=== TEXT PROVIDED ===

◇ ◇ ◇ ◇ ◇ ◇ ◇

What is medical play for hospitalized children?

– This podcast is for informational and educational purposes only. It is not medical care or advice. Clinicians should rely on their own medical judgments when advising their patients. Patients in need of medical care should consult their personal care provider.


– Being in the hospital can be frightening and stressful for a child, but medical play can make a real difference in their experience. Hi, I’m Tonia Caruso. Welcome to this UPMC HealthBeat Podcast. And joining us right now is Kelley Gavel. She is a certified child life specialist in the pediatric intensive care unit at UPMC Children’s Hospital. Thank you so much for joining us.


– Thank you so much for having us and thinking of our team.


– Well, this is such an interesting topic. And I know for so many parents it’s an important thing that they may not even think about heading into something. You work in the pediatric ICU, so you see very ill children.


– Yes.


– How does medical play play into that? And, I guess, first, let’s define for folks what medical play is.


– Yeah.


– So, first we’ll talk about the PICU, so pediatric ICU. These kids need the most intense care. It’s in the name. A lot of these kids come from really terrible traumas. So, think car crashes, bicycle accidents. Medical play can really help deconstruct what is going on in their head. They may have had a ton of medicine, you know, pumped through their system to get their body stable after this. Medical play can help put the pieces back together. “Why is my arm like this? Why is my leg hurting so much? What is on my head? Where did my hair go?” A lot of this can help put those pieces together for a child. However, true medical play, with a typical, healthy, developing child, should be fun, therapeutic, and child-directed. So, what we do in the ICU is I look at the child that I’m working with. I figure out, OK, their medication, or their sedation, so that sleepy medicine that makes them really relaxed, and they’re not moving, once that’s all lifted, OK, what do they remember? What might those common misconceptions be? How can we help that child cope immediately in the hospital? So, we first like to orient kids to place, time, what day it is, etc., and then answer those misconceptions. Some kids might not be able to communicate right away. So, they may still have that breathing tube in their mouth. So, we may need to get them a communication board first. I would ask those prompting questions. “Are you wondering why your arm’s up like this?” “Are you wondering why your foot feels like that?” And most kids are, “Yes,” or they’re blinking twice for yes. So, at first just might be conversational. Let’s just help you zone in to the place and time and where you are right now.

◇ ◇ ◇ ◇ ◇ ◇ ◇

=== PROVIDED MATERIAL ===

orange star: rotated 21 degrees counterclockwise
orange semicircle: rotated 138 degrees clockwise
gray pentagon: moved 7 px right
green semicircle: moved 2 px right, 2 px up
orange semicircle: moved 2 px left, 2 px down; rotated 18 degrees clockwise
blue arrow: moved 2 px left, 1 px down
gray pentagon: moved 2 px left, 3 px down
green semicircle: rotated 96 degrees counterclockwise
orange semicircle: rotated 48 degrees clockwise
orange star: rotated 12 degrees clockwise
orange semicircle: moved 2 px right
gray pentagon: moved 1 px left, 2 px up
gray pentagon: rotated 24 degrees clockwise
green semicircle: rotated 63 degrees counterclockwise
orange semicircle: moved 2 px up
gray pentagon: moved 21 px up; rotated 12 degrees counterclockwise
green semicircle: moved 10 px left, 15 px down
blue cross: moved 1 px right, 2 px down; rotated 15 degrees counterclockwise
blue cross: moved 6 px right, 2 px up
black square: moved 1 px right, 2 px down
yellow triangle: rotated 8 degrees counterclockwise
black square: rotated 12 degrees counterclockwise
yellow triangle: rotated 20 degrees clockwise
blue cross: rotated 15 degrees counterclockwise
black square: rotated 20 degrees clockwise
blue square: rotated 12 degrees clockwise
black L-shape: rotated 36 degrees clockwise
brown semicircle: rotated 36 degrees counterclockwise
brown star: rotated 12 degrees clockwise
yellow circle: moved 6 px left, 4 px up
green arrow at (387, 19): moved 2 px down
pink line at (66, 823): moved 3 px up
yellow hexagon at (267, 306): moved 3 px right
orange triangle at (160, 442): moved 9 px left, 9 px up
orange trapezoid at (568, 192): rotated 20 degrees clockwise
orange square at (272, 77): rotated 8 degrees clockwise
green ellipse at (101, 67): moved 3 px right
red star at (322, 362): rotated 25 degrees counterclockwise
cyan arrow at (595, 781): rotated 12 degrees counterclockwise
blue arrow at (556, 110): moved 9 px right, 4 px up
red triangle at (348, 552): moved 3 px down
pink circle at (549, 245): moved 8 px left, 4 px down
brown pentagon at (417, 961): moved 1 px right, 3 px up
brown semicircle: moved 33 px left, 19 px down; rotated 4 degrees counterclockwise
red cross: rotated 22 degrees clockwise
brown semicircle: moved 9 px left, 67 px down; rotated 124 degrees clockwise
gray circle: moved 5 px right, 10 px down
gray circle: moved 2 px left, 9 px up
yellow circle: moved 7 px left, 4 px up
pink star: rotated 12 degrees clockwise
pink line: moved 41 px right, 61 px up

◇ ◇ ◇ ◇ ◇ ◇ ◇

=== ACTIVITY 1 ===
In the podcast transcript on medical play, list the questions that the specialist quotes directly after the sentence "Medical play can help put the pieces back together."
=== ACTIVITY 2 ===
Continue the podcast transcript on medical play for hospitalized children from the point where it ends.

=== FINAL ANSWER 1 ===
- "Why is my arm like this?"
- "Why is my leg hurting so much?"
- "What is on my head?"
- "Where did my hair go?"

=== FINAL ANSWER 2 ===
– What would you say is the baseline for assessing a child’s fears and concerns? And, then, how do you really go about starting to do that and then to address them?


– Yeah. So a lot of it is working with the medical team and seeing, hmm, what is going on in their brain? Did anything happen? Do they have a concussion or a TBI, traumatic brain injury? Also, talking with the parents. So, maybe a kid really loves Spider-Man. OK, let’s put Spider-Man in a cast and make Spider-Man look exactly like what the child is experiencing. So, if the child has, you know, a wrap around their head from maybe some brain surgery, Spider-Man gets that. So, it’s something using the kids’ strengths and interests beforehand and bringing it into the hospital and saying, “Oh, look, Spider-Man also has this.” We want to assess where was the child beforehand? What happened? And did anything in that accident, or trauma, or injury, whatever that might be, did anything impact that child’s development? So, it really is a multidisciplinary approach, seeing how they’re responding, etc. Making sure that they’re at that same developmental level, and if not, taking those steps back and saying, OK, let’s see how we can do this. It might be pictures, it might be hand over hand. It might just be talking through this. It really does look different for every child.


– And, so, tell me about some of the work that you do in getting a child ready for a procedure or explaining to them what it is. And you’ve brought many friends along.


– Yes. I have.


– To help you illustrate this.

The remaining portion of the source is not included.